### [Passage provided]

[Start of section]

- Born: Zoya Nasir Adeeb 15 October 1990 (age 35) Lahore, Punjab, Pakistan
- Other name: Zoe
- Education: Cosmetology by FIT, New York
- Occupations: Actress; Beautician; Model; Entrepreneur;
- Years active: 2018 – present
- Parent(s): Nasir Adeeb (father) Amna Ulfat (mother)
- Relatives: Ghulam Hussain (grand father) Khatija Begum (grand mother)

= Zoya Nasir =

Pakistani actress

Zoya Nasir is a Pakistani actress, entrepreneur, model and beautician. She made her acting debut with a lead role in ARY Digital's crime drama Hania and later appeared in Deewangi. Zoya then did the role of Narmeen in Dobara and later portrayed the role of Sameen in Mere Humsafar. She further played a role of Maha in Noor Jahan and Nimme in Kaffara.

== Early life ==
Zoya belongs to a film family. Her father is a renowned screen writer with a Guinness Book of World Record of most number of movies written (who also wrote Maula Jutt and the Legend of Maula Jutt). Her mother Amna Ulfat is a politician and currently she is a member of the Censor Board of Pakistan. Her late grandfather Ghulam Hussain was also a movie director and actor while her grandmother's name was Khatija Begum. Zoya pursued her passion as a beautician and has a salon in Lahore by the name of Sasha's by Zoya Nasir.

[End of section]

### [What this task involves]
Condense the paragraph of the biography above that begins "Zoya belongs to a film family" into a bulleted list that keeps its main facts.

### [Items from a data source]

[Start of section]

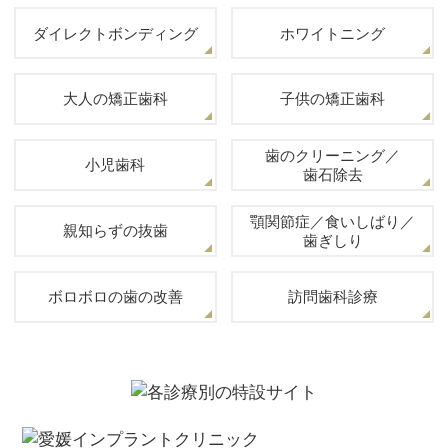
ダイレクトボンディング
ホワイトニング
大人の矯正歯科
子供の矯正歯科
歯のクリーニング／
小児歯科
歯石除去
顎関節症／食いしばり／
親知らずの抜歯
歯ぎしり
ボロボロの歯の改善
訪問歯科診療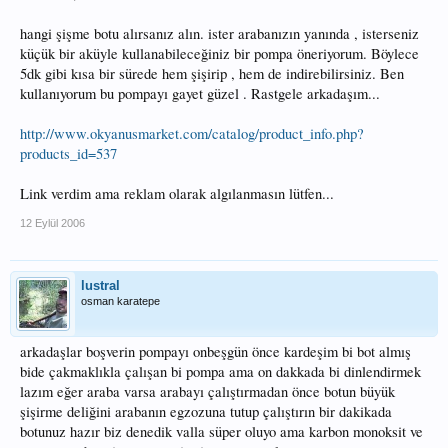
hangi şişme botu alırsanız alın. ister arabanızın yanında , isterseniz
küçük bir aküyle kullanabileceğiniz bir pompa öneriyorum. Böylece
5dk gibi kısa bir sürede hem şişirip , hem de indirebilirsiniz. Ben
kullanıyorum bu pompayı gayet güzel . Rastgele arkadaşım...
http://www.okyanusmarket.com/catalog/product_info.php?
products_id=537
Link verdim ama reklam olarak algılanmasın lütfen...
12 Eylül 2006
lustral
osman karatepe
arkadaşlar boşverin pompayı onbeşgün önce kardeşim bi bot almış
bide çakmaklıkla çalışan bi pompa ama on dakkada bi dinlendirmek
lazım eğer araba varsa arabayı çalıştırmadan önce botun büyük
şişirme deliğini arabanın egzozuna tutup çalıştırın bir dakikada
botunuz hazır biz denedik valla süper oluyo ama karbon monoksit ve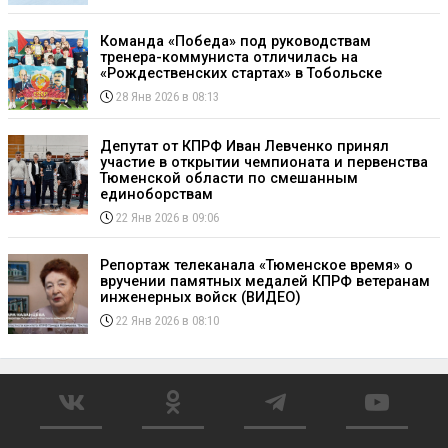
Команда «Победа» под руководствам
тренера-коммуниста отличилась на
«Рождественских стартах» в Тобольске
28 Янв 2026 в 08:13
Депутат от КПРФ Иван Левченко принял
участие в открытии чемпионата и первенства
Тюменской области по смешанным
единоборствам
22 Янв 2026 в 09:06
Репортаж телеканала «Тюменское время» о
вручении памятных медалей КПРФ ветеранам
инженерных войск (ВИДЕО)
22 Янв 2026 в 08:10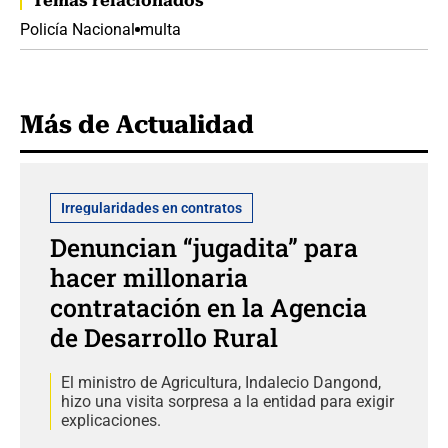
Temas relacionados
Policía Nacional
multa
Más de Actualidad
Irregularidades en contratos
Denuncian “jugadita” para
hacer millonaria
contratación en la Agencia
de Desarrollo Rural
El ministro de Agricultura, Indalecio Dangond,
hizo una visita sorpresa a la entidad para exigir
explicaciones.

[End of section]

### [Solution below]
- Zoya comes from a film family.
- Her father is a renowned screenwriter who holds a Guinness World Record for the most movies written, including Maula Jutt and the Legend of Maula Jutt.
- Her mother, Amna Ulfat, is a politician and currently a member of the Censor Board of Pakistan.
- Her late grandfather, Ghulam Hussain, was a movie director and actor, and her grandmother was Khatija Begum.
- Zoya pursued her passion as a beautician and has a salon in Lahore called Sasha's by Zoya Nasir.